[Transcribed page contents]
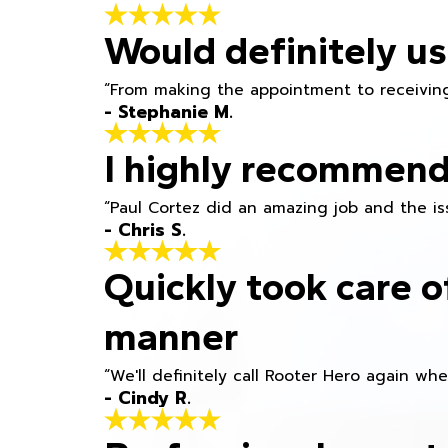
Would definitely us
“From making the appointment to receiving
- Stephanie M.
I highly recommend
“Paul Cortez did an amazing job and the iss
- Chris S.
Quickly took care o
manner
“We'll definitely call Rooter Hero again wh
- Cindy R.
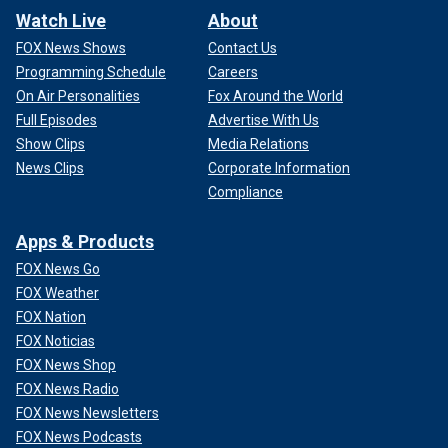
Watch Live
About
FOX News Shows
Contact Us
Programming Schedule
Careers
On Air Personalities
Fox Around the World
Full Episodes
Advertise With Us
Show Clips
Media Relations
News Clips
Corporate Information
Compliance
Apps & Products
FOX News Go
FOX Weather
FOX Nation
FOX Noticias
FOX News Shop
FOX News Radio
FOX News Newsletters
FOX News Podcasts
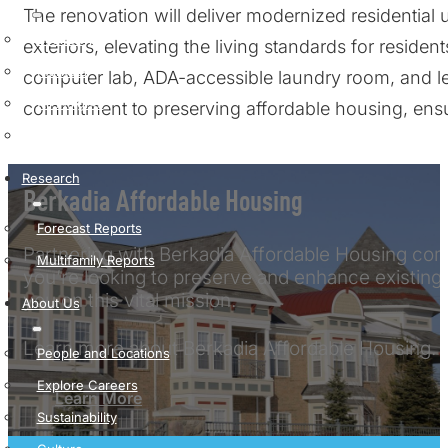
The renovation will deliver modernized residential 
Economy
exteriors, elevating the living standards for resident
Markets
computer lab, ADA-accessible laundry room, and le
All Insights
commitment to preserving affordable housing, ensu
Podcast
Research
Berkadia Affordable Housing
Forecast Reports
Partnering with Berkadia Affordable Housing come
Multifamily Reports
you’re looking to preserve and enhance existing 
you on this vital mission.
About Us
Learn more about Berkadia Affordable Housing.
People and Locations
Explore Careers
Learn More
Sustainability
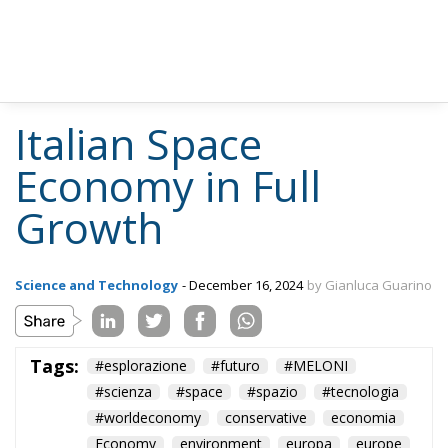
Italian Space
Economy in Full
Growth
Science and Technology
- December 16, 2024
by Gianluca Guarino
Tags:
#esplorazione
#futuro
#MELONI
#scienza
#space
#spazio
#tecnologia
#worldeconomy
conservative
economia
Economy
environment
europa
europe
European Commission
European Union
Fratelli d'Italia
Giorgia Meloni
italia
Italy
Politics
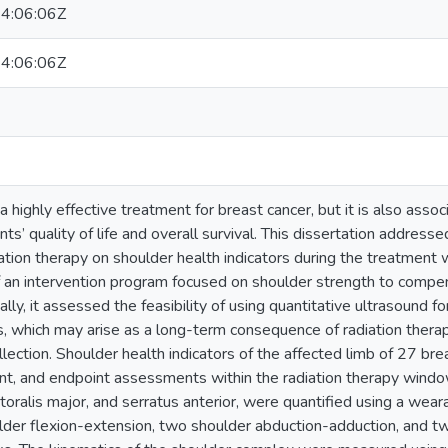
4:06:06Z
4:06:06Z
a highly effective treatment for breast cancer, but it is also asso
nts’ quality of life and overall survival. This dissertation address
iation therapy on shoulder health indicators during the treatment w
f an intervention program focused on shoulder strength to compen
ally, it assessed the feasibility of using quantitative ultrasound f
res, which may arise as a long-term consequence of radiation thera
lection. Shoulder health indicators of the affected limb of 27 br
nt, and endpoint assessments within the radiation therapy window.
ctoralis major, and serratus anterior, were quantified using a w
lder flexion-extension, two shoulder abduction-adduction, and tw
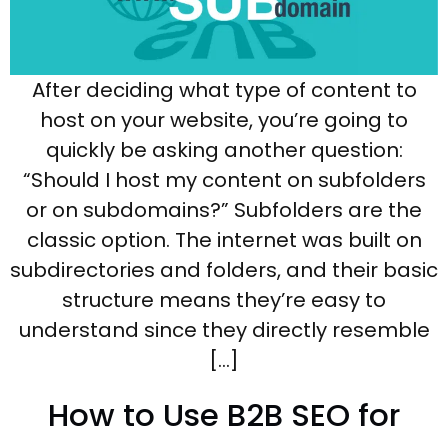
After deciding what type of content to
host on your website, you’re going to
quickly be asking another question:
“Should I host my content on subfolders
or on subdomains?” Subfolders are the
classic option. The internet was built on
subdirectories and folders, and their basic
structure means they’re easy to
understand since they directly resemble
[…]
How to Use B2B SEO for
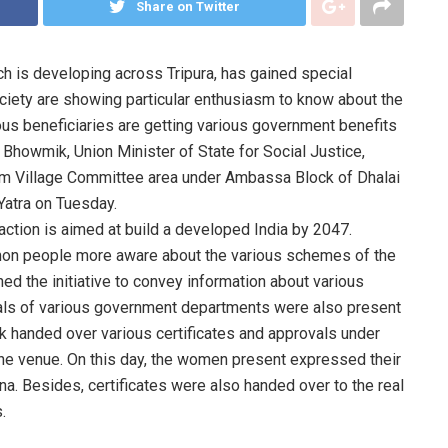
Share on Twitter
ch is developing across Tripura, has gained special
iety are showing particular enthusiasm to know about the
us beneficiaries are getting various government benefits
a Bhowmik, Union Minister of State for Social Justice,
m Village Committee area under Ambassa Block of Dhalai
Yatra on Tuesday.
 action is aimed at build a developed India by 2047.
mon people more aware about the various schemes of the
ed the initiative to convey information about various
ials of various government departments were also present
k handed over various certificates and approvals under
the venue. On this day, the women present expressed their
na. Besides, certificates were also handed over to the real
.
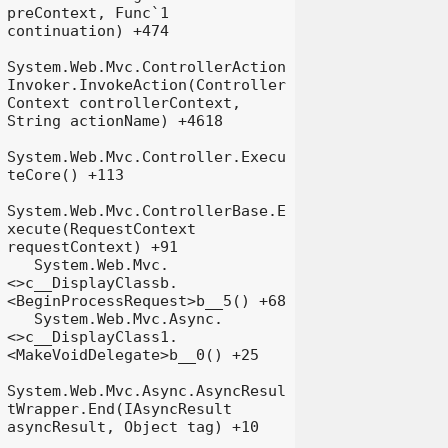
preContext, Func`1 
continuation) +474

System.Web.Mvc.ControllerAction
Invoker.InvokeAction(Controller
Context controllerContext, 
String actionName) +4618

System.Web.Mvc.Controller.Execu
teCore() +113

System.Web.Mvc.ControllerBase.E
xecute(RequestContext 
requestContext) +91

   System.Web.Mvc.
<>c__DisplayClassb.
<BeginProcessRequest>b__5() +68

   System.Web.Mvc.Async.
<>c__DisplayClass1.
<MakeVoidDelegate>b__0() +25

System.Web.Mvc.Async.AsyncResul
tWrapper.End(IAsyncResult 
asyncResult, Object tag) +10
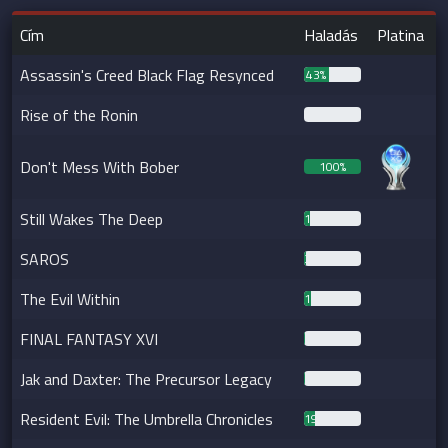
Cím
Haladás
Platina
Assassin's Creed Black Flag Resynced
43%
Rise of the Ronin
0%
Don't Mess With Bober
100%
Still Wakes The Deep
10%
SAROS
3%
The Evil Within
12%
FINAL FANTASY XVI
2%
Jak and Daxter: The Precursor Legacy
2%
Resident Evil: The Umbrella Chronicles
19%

* * *

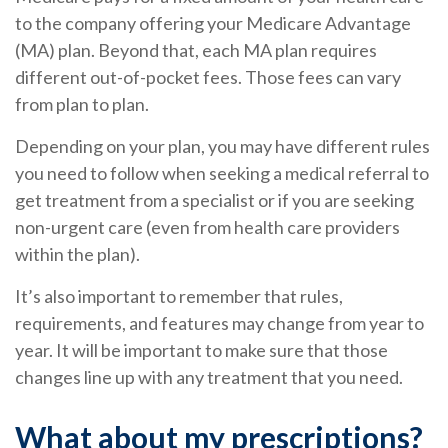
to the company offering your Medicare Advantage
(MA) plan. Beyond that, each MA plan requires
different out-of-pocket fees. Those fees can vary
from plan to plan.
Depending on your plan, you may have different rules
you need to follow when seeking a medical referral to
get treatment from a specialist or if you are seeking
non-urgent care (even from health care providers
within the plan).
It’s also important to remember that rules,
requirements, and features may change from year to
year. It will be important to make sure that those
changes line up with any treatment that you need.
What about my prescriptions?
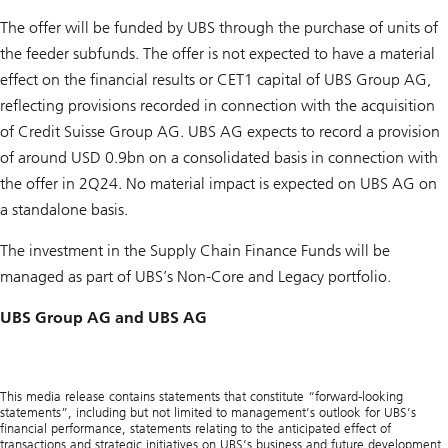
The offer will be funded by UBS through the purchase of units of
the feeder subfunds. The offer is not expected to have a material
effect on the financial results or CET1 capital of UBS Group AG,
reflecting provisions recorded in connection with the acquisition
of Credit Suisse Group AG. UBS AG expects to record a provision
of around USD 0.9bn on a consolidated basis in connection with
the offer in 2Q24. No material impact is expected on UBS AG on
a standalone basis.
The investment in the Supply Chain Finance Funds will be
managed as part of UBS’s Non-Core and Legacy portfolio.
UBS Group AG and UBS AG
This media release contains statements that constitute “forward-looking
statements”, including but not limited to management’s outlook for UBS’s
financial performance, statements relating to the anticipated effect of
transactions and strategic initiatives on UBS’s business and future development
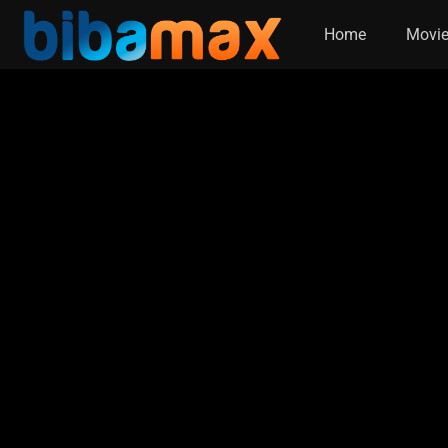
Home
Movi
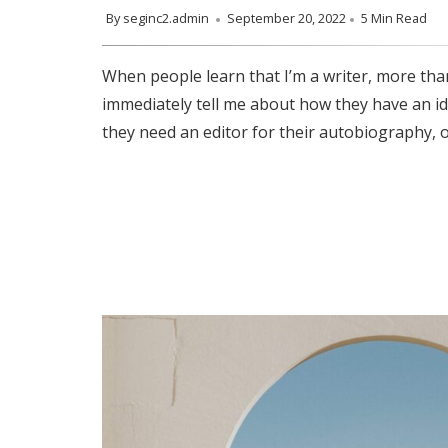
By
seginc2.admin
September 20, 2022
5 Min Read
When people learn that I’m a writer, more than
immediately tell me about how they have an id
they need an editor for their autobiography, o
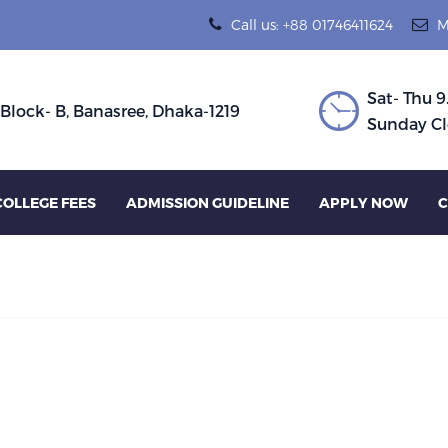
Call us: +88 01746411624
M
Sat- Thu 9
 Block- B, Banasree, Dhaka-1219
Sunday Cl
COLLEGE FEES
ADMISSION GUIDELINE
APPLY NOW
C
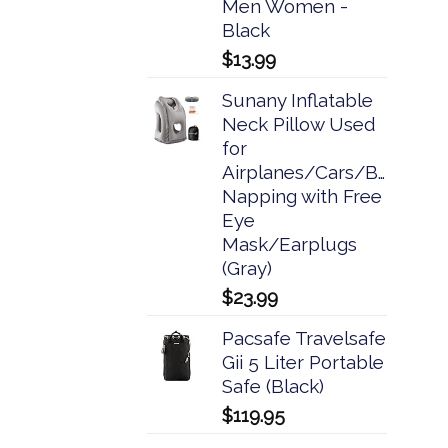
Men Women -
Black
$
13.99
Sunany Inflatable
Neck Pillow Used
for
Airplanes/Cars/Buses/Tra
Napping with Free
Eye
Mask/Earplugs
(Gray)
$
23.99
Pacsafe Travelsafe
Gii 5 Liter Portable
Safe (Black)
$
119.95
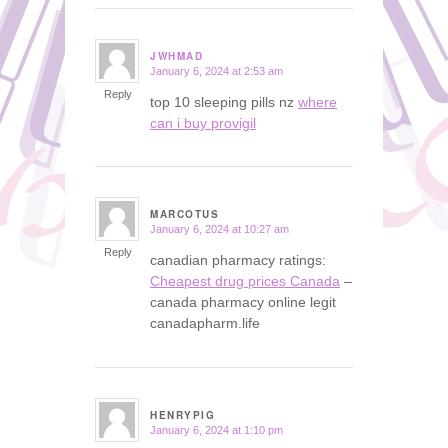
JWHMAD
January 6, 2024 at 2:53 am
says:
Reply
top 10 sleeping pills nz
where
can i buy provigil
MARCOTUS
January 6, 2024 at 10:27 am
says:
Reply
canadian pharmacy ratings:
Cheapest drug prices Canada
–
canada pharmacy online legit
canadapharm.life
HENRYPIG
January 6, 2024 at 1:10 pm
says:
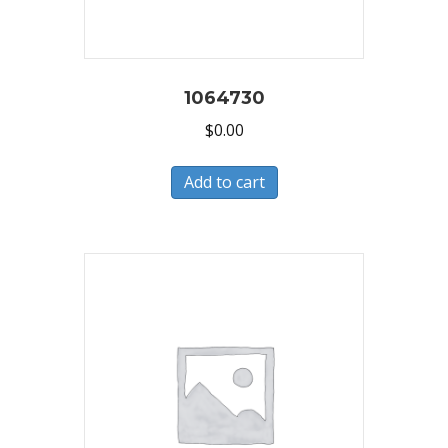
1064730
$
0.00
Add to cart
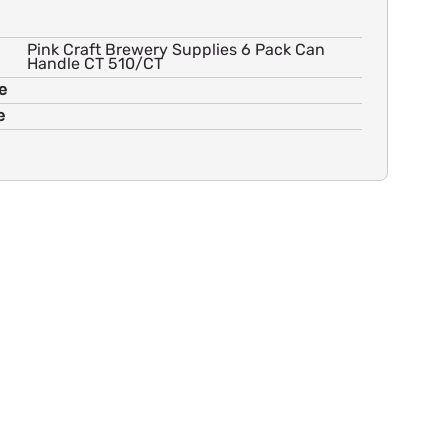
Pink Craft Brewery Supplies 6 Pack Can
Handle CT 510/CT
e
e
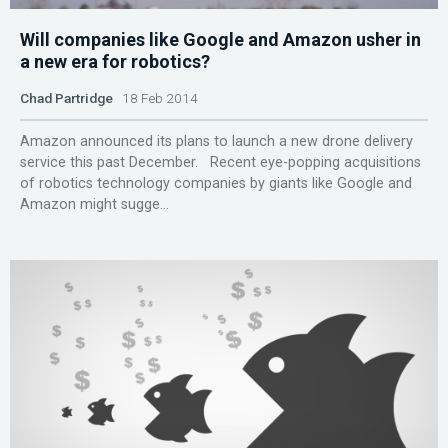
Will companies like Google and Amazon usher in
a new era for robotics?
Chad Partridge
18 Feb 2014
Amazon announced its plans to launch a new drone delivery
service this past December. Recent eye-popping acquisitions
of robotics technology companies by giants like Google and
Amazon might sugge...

==

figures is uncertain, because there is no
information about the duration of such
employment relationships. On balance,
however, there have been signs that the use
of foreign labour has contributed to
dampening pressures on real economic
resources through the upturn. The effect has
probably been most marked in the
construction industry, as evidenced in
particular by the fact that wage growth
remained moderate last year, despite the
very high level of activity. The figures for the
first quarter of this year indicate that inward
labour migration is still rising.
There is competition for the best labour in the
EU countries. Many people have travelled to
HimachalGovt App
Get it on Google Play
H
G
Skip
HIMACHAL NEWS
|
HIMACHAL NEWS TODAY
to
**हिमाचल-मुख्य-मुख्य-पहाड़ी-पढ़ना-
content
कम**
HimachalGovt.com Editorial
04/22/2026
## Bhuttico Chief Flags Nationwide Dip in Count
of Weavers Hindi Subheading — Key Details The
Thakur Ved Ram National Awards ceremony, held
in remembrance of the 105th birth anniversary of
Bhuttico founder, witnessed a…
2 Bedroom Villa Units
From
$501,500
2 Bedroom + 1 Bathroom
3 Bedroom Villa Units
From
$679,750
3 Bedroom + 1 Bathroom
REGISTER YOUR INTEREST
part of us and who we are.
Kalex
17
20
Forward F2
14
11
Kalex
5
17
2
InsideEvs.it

» **The task**:
From the records above, output only the lines starting at the one containing "Sunany Inflatable" and ending at the one containing "top 10 sleeping pills nz", word for word. Pictures stay out.

» **Your solution**:
Sunany Inflatable
Neck Pillow Used
for
Airplanes/Cars/Buses/Tra
Napping with Free
Eye
Mask/Earplugs
(Gray)
$
23.99
Pacsafe Travelsafe
Gii 5 Liter Portable
Safe (Black)
$
119.95
JWHMAD
January 6, 2024 at 2:53 am
says:
Reply
top 10 sleeping pills nz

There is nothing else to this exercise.